If you take anthropogenic global warming (AGW) as given, with the dire, near world-ending consequences as stated, then the logical conclusions are direct: you either
- stop all burning (oxidation) of everything (e.g. Oil, Coal, Natural Gas, Wood, Biomass, Biofuels), and engage in a wholesale replacement of our worldwide Energy & Transportation infrastructure; or
- suffer a massive reduction in the Standard of Living of humanity at large (either because we didn't replace the energy infrastructure, or we did nothing and the world as we knew it ends as the planet fries).
Further, since this is very serious, "we're saving the whole planet" stuff, you're going to have to take military action to destroy the facilities of nations that emit mass amounts of carbon dioxide (e.g. coal-fired power plants) if they fail to comply with international "carbon emissions" restrictions. If it really is about saving the planet, that's what you must do.
Energy systems with no operational carbon dioxide emissions:
- Nuclear Energy
- Hydroelectric Power
- Geothermal Energy
- Solar Power
- Wind Energy
The last two are unsuitable for "baseline load" because they are intermittent/inconsistent (and, no, batteries aren't good enough at energy storage to make up the difference, so far; ask any Materials Science and Engineering person: energy density is hard). If we don't build lots of nuclear power plants (and probably breeder reactors to use alternative nuclear fuel), count on scenario #2 – life becomes very unpleasant.

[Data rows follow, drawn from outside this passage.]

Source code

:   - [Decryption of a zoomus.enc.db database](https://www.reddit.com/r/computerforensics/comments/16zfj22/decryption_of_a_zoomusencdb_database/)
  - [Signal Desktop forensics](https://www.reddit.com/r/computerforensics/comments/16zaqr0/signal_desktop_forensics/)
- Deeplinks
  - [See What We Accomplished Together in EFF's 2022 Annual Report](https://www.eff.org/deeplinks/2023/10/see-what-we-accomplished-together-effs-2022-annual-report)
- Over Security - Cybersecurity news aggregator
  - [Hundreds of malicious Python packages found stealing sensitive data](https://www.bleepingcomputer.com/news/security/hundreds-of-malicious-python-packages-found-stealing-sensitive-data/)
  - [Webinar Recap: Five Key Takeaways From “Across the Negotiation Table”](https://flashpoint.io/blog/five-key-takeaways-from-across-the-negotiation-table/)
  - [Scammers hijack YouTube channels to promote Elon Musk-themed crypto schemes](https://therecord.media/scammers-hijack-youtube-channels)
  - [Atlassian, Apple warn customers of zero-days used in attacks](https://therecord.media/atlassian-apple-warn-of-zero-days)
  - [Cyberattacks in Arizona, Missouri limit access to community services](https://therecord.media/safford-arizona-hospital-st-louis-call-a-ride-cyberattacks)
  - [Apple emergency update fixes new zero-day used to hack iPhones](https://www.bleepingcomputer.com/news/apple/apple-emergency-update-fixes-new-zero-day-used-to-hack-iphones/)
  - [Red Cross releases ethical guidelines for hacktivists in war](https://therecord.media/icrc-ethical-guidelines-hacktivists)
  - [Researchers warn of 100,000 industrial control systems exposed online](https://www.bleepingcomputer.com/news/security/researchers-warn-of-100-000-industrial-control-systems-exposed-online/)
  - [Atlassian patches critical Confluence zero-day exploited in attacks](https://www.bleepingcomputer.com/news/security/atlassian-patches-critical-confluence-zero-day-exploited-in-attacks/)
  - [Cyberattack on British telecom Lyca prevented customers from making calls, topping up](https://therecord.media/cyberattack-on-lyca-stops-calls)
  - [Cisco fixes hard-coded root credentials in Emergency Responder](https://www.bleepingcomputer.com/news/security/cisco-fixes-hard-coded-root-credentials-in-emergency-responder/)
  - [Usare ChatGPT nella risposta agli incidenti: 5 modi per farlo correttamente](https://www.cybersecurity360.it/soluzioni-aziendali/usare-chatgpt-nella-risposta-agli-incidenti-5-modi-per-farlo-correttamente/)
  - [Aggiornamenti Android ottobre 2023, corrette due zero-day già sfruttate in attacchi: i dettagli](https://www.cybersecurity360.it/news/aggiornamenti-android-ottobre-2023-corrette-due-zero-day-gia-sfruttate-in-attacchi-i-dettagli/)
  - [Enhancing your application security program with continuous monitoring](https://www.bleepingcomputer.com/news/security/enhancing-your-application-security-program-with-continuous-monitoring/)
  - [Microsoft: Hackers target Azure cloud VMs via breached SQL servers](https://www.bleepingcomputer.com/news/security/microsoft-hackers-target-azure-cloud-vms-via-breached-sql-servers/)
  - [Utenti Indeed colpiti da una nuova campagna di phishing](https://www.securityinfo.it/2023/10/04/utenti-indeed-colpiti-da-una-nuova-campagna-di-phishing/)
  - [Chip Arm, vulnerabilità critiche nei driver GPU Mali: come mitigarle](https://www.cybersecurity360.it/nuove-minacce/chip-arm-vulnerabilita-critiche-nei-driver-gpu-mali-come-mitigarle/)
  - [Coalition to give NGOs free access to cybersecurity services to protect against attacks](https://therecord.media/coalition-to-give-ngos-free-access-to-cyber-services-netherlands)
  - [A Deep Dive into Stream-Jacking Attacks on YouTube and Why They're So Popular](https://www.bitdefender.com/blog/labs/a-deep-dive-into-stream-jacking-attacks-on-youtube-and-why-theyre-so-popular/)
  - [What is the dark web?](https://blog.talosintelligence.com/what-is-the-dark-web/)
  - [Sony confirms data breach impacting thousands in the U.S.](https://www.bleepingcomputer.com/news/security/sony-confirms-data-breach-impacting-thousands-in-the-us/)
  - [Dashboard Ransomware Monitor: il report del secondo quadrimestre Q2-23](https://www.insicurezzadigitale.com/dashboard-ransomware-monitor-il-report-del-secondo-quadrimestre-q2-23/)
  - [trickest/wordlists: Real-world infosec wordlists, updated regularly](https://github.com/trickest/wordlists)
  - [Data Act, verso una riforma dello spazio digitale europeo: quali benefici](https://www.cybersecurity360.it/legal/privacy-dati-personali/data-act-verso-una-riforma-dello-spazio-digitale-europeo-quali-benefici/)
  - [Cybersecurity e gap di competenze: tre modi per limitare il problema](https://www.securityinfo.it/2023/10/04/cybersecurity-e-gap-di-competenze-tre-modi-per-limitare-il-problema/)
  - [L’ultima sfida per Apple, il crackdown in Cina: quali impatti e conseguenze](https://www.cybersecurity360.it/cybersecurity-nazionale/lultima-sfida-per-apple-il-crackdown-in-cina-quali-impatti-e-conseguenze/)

Perhaps even, "nasty, brutish, and short."
Let's leave the meat cows & methane issue aside for the moment (but a précis: bad news for carnivores).
We might be able to continue aviation with standard, liquid-fueled rocket engines replacing turbojet and turbofans, since combining hydrogen & oxygen for thrust (as the Apollo Program rockets did) results in … water. Air Travel would likely become a lot more exciting.
All told: huge costs, plus warfare, no matter what, if you accept the AGW premise.
So, where's the proof?
Sorry, "correlations" don't cut it when you're talking about changing the way humanity does things on a planetary scale. We need to see causation. Mechanism. The claimants have a very, very high burden of proof to meet, in order for all of us to be convinced to act on this as required (with the attendant high costs) to meet the putative threat. The "precautionary principle" is bullshit.
Conservatism is merely rational in the face of what is being asked of the world.
See also the Copenhagen Consensus.
Now, if it turns out that climate change is a real thing, but it is not human-caused, things go down the adaptation and/or geoengineering path: we keep our existing energy & transportation systems. We move the bits under direct threat (e.g. New Orleans; no more building cities lower than sea level, or if you do, you pay all costs associated with it without subsidies; same goes for Florida and hurricanes). Life goes on, more or less as before.